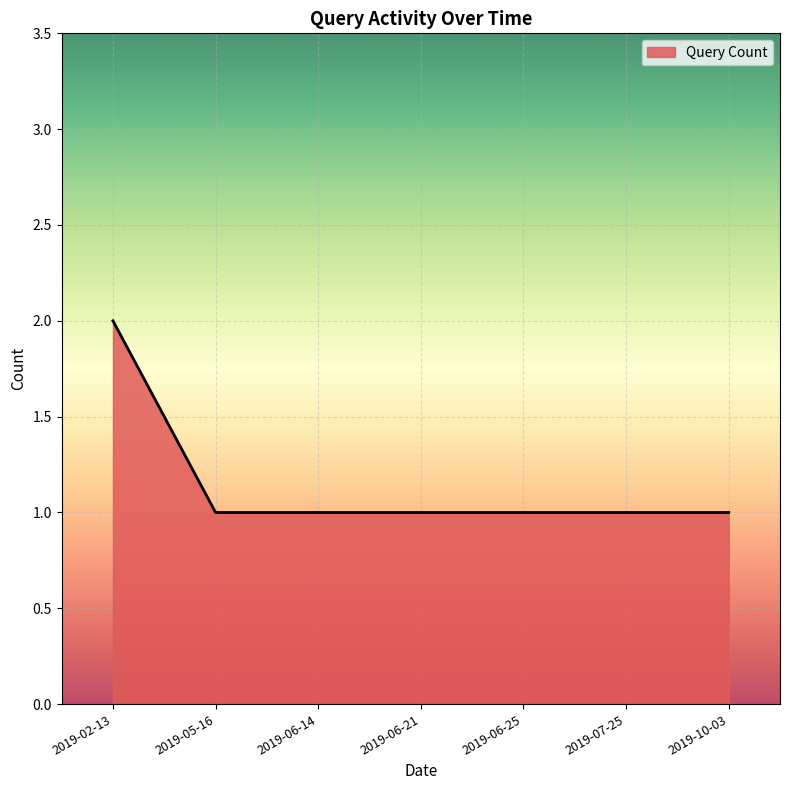

Does the chart have visible grid lines?

Yes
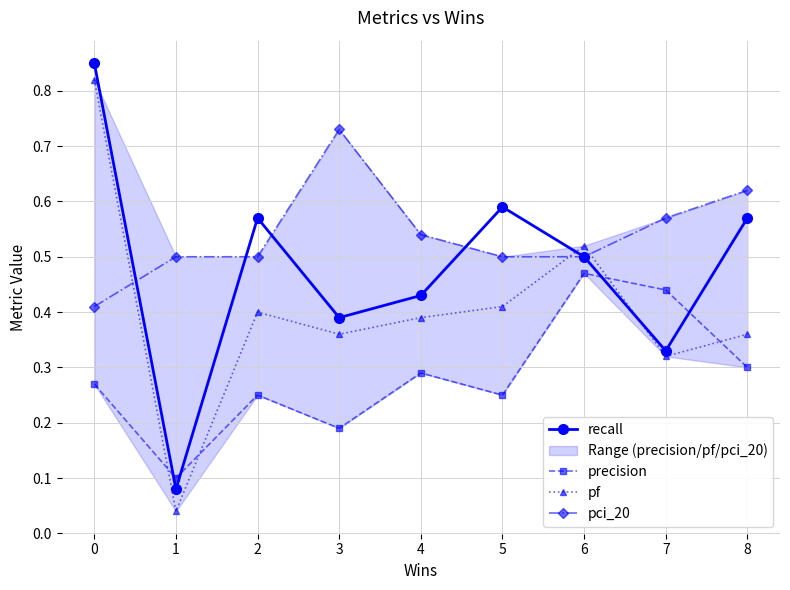

Which series has the largest total across all categories?

pci_20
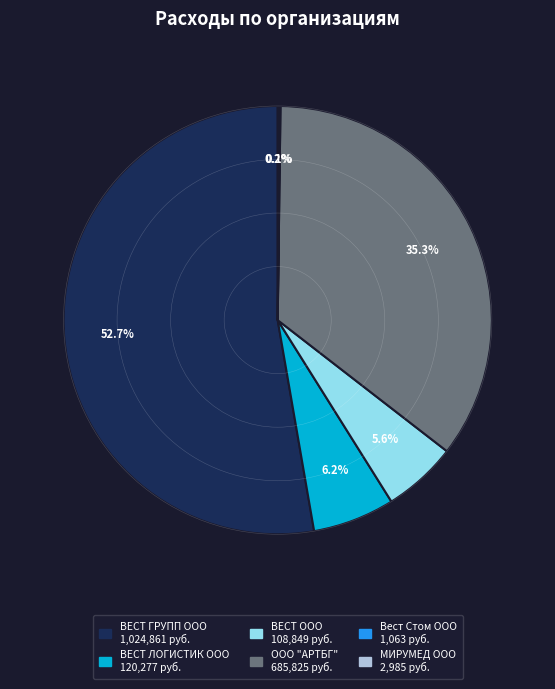

Between ВЕСТ ООО and ВЕСТ ЛОГИСТИК ООО, which is larger?

ВЕСТ ЛОГИСТИК ООО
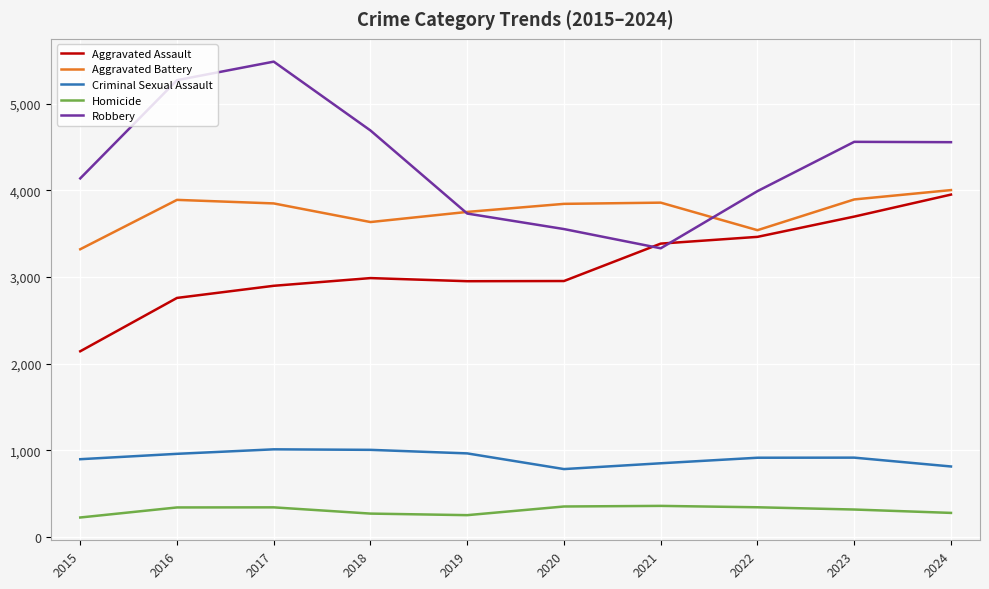

What is the lowest value of the Aggravated Assault series?

2143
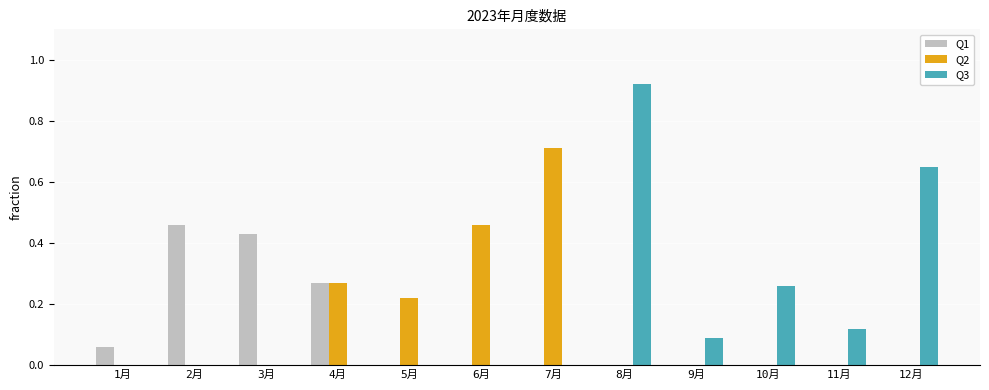

What is the sum of all Q1 values?

1.2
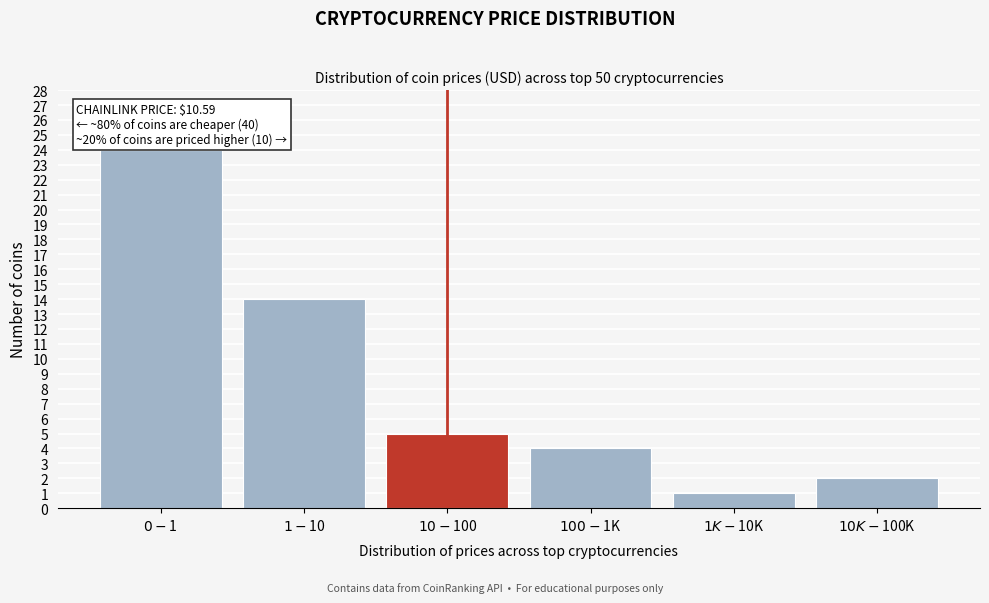

Reading left to right, extract all data points from this chart.

24	14	5	4	1	2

━━━

YOUR INSTRUCTIONS. Can you give these entries again with every "chart" changed to "graph" and everything else unchanged, leaving out the pictures?

EXERCISE OUTPUT.
Does the graph have visible grid lines?

Yes

Which series has the largest total across all categories?

pci_20

Between ВЕСТ ООО and ВЕСТ ЛОГИСТИК ООО, which is larger?

ВЕСТ ЛОГИСТИК ООО

What is the lowest value of the Aggravated Assault series?

2143

What is the sum of all Q1 values?

1.2

Reading left to right, extract all data points from this graph.

24	14	5	4	1	2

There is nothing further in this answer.